**ЗАДАНИЕ 1**:
Перепишите строки записей от строки с «HLB그룹, 신규 'GI(그룹 아이덴티티)' 선포식» до строки с «kuruluşların asli üyesidir.», заменив «Comenius Üniversitesi» на «Komenský Üniversitesi». Всё остальное в этих строках оставьте без изменений.

**ПРИВЕДЁННЫЙ ТЕКСТ**:
····················

Художник умер внезапно, от разрыва аорты. Истёк кровью, всё вокруг было в крови. Отец его, Георгий Савельевич, тоже в 52 года умер, и старший брат тоже.
Это – двойной портрет: Надежда Алексеевна Филимонова сидит за вязанием, а за ней стоит сын Егор и держит макет дома. Всё дышит спокойствием, уютом, тихим счастьем и тёплым светом. Такой была атмосфера у них дома.
О том, что Анатолий Филимонов – большой художник, семья только после его смерти и стала осознавать: пошли выставки, публикации, посмертно дали губернаторскую премию за цикл работ «Пермь. Сто лет».

Родился Анатолий в Зюкайке, в местности, которая называется Чурбышево.
Он был четвертым ребенком в семье. А всего детей было шестеро: у Анатолия – четыре брата и сестра. Отец, участник Великой Отечественной войны, портняжил, а позже работал на Зюкайском маслобойном заводе. Мать, Прасковья Никифоровна, вела хозяйство. Они жили в своем доме с огородом, держали корову.
Надежда Алексеевна Филимонова: «Он с детства хотел быть художником. Идем с ним в Зюкайке, и он мне закат показывает, говорит: “Школьником увидел этот закат и воздух вечерний, и решил, что если смогу передать это так же, как Шишкин, то это и есть счастье”».
Мечтать стать художником в Зюкайке? Ну а почему бы и нет? К слову, братья Анатолия пошли другим путем: один стал кузнецом, другой водителем, третий моряком, четвертый электриком, а сестра – товароведом.
Надежда Алексеевна тоже по образованию товаровед, родом из Верещагино. Это недалеко от Зюкайки, километров двадцать. В Верещагино Анатолий, когда был школьником, носил на продажу землянику. Наберет бидон, и идет пешком до райцентра. А на вырученные деньги краски покупал и кисти. Нравилось ему рисовать! В 14 лет он отправился в Кунгур, в знаменитое камнерезное училище. И поступил!
Пришлось ему там сложно, судя по рассказам, которые и сейчас помнятся. Например, он научился прятать деньги во рту, когда другие студенты его за ноги поднимали, чтобы их вытрясти, «поэтому не голодал». В Кунгуре он твердо решил учиться дальше, и, поболтавшись в Перми при каком-то заводе, с первого раза поступил в Московский технологический институт, на факультет декоративно-прикладного искусства.

····················

**ПРЕДОСТАВЛЕННЫЕ ЗАПИСИ**:
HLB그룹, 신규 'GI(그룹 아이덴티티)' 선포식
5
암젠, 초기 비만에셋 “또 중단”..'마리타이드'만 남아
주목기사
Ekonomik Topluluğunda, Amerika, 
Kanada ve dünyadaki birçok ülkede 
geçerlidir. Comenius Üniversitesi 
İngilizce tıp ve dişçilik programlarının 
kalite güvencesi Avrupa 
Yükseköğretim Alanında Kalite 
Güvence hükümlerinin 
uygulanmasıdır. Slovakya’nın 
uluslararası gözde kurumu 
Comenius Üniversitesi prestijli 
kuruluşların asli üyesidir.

····················

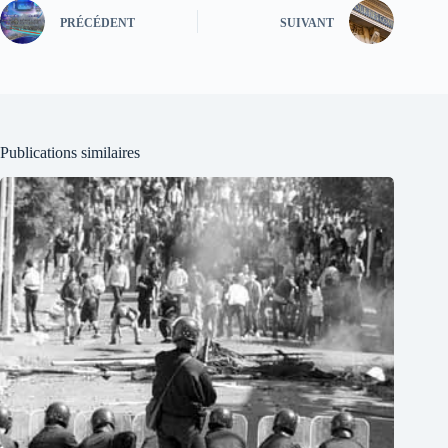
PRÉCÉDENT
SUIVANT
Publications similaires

····················

**ЗАДАНИЕ 2**:
Кратко изложите в виде списка абзац текста об Анатолии Филимонове, начинающийся словами «Надежда Алексеевна тоже по образованию товаровед». Сохраните его основные факты.

**ВАШЕ РЕШЕНИЕ 1**:
HLB그룹, 신규 'GI(그룹 아이덴티티)' 선포식
5
암젠, 초기 비만에셋 “또 중단”..'마리타이드'만 남아
주목기사
Ekonomik Topluluğunda, Amerika, 
Kanada ve dünyadaki birçok ülkede 
geçerlidir. Komenský Üniversitesi 
İngilizce tıp ve dişçilik programlarının 
kalite güvencesi Avrupa 
Yükseköğretim Alanında Kalite 
Güvence hükümlerinin 
uygulanmasıdır. Slovakya’nın 
uluslararası gözde kurumu 
Komenský Üniversitesi prestijli 
kuruluşların asli üyesidir.

**ВАШЕ РЕШЕНИЕ 2**:
- Надежда Алексеевна по образованию товаровед. Она родом из Верещагино, которое находится примерно в двадцати километрах от Зюкайки.
- Школьником Анатолий набирал бидон земляники и пешком относил её на продажу в Верещагино. На вырученные деньги он покупал краски и кисти.
- В 14 лет Анатолий поступил в знаменитое камнерезное училище в Кунгуре.